All these roundabout paths led to deadlocks, except for one: in July 2007, a group of scientists from the Moscow Center for Obstetrics, Gynecology and Perinatology of the Russian Academy of Medical Sciences and the American corporation Lifeline Cell Technology managed to grow six lines of polypotent (capable, like embryonic, turn into any body tissues) stem cells from unfertilized human eggs. The achievement is impressive, although with this method it is possible to obtain cultures of therapeutic cells only for women of childbearing age. And it seems that this direction will not develop.

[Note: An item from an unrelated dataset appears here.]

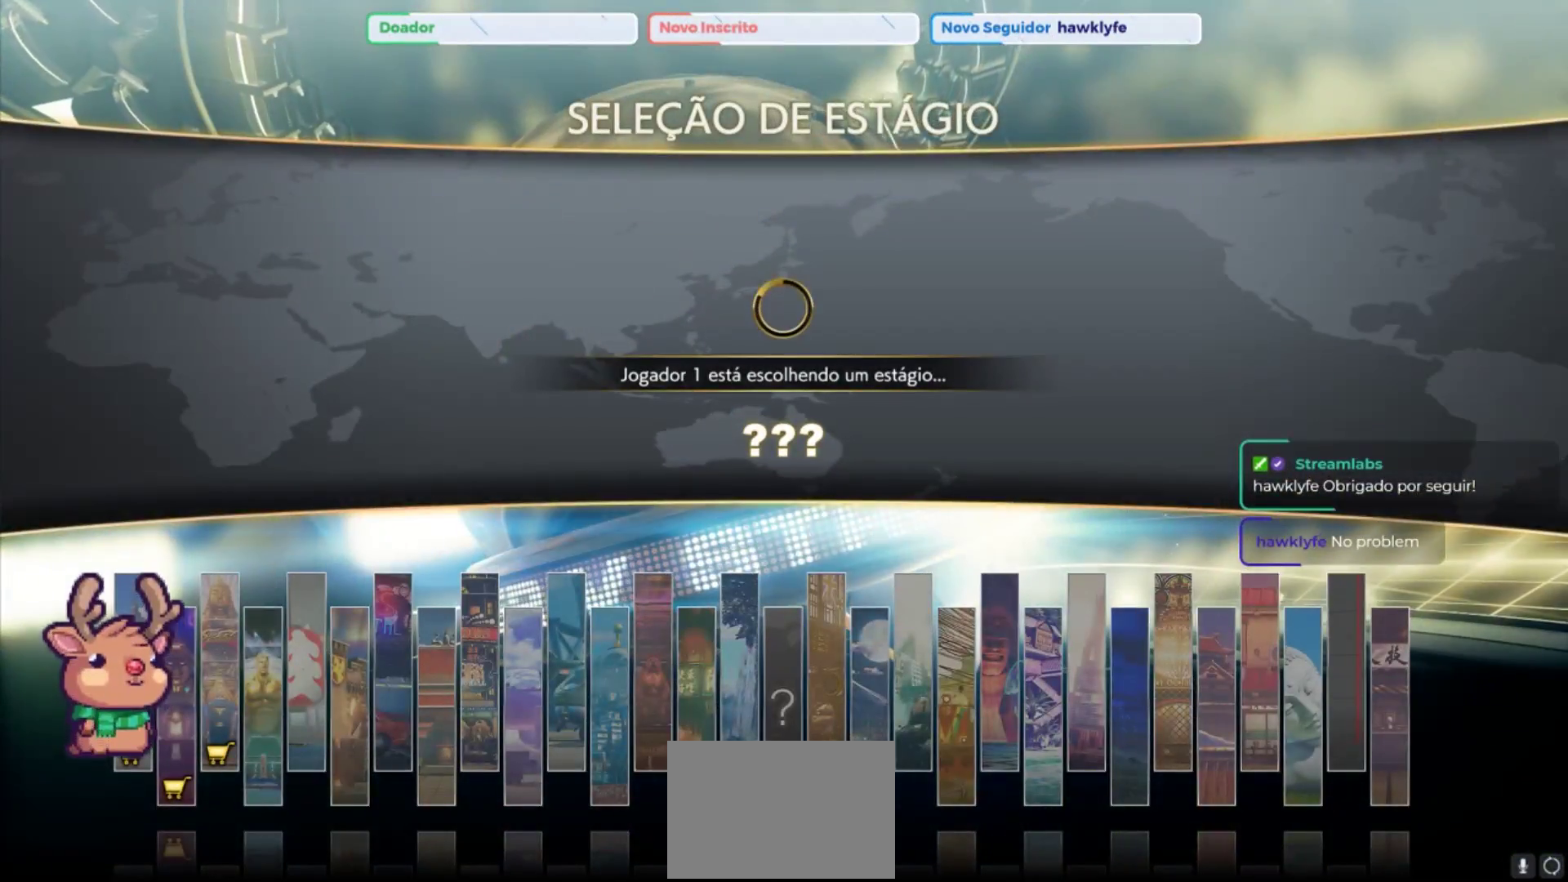
{"dt_ms": 500, "buttons": [], "left_stick": "center", "events": [[200, "left_stick", "right"], [367, "left_stick", "center"]]}
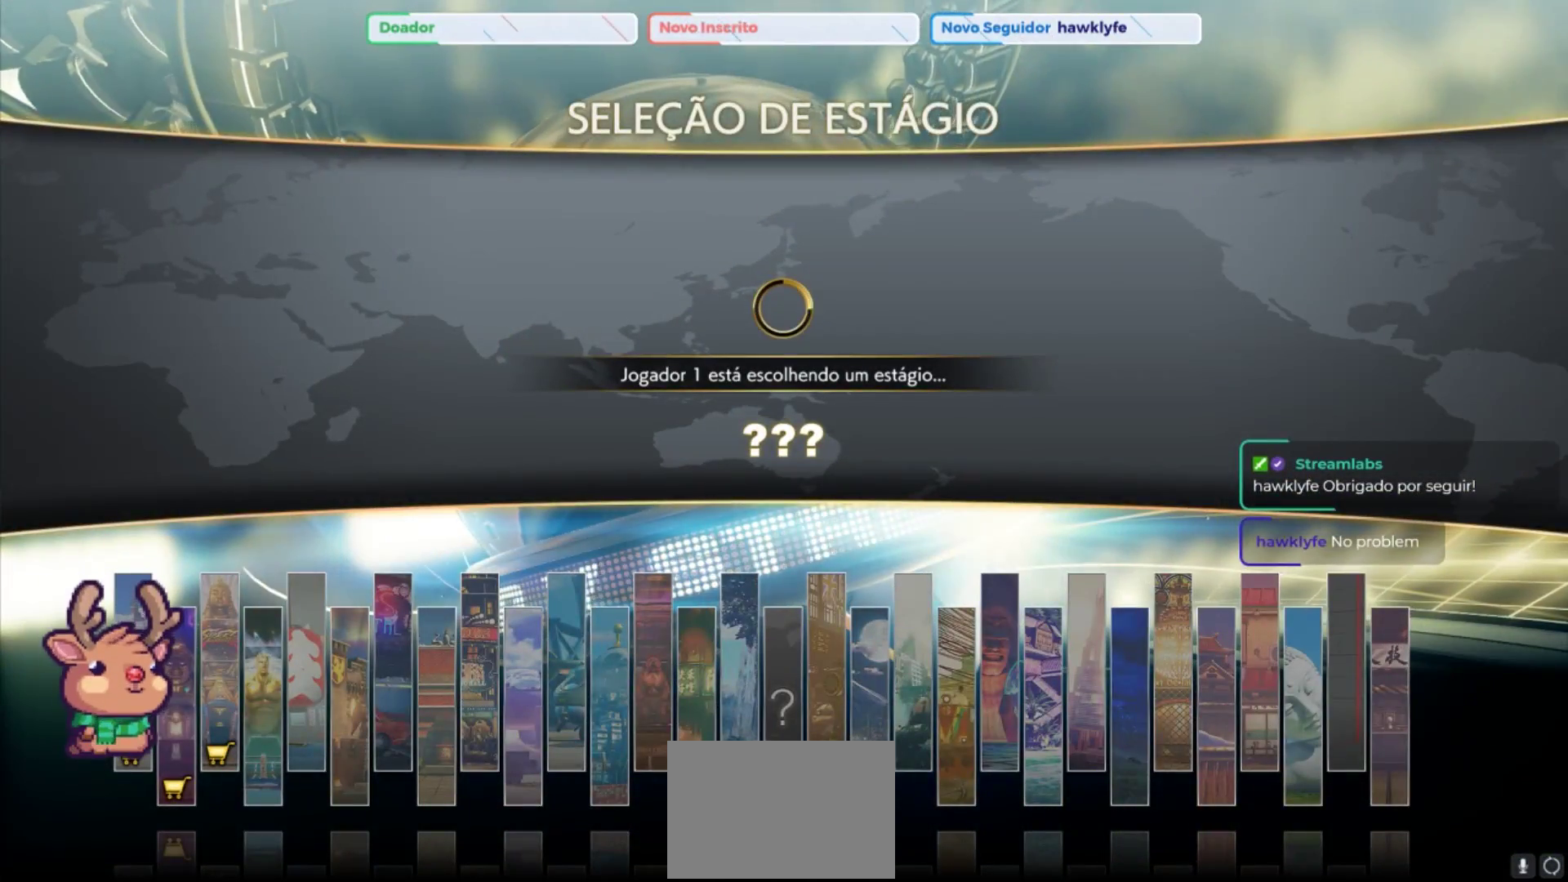
{"dt_ms": 500, "buttons": [], "left_stick": "left", "events": [[483, "left_stick", "left"]]}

Already in November of the same 2007, two groups of scientists from the University of Wisconsin and Kyoto simultaneously announced the development of methods for producing artificially induced pluripotent cells (iPSC) from fibroblasts, ordinary skin cells. In order for adult cells to “fall into childhood”, they had to use working virus carriers to introduce working copies of four genes that were active during embryonic development and were blocked in the adult body. The new technique has already been tested in new laboratories, and in February 2009, human iPSCs were first used to repair the damaged spinal cord - so far in mice, but it is hoped that in a few years it will reach the first clinical studies in humans.
Perhaps these experiments will put an end to bioethical debate, leaving the topic of parthenogenesis to the authors of science fiction novels that portend the emergence of a world without men. Fortunately, it does not seem that women have longed for such a world.
Thank you for your help in writing an article by Alexander Chubenko, editor of the portal “ Eternal Youth ”The article was published in the journal Popular Mechanics (No. 3, March 2009).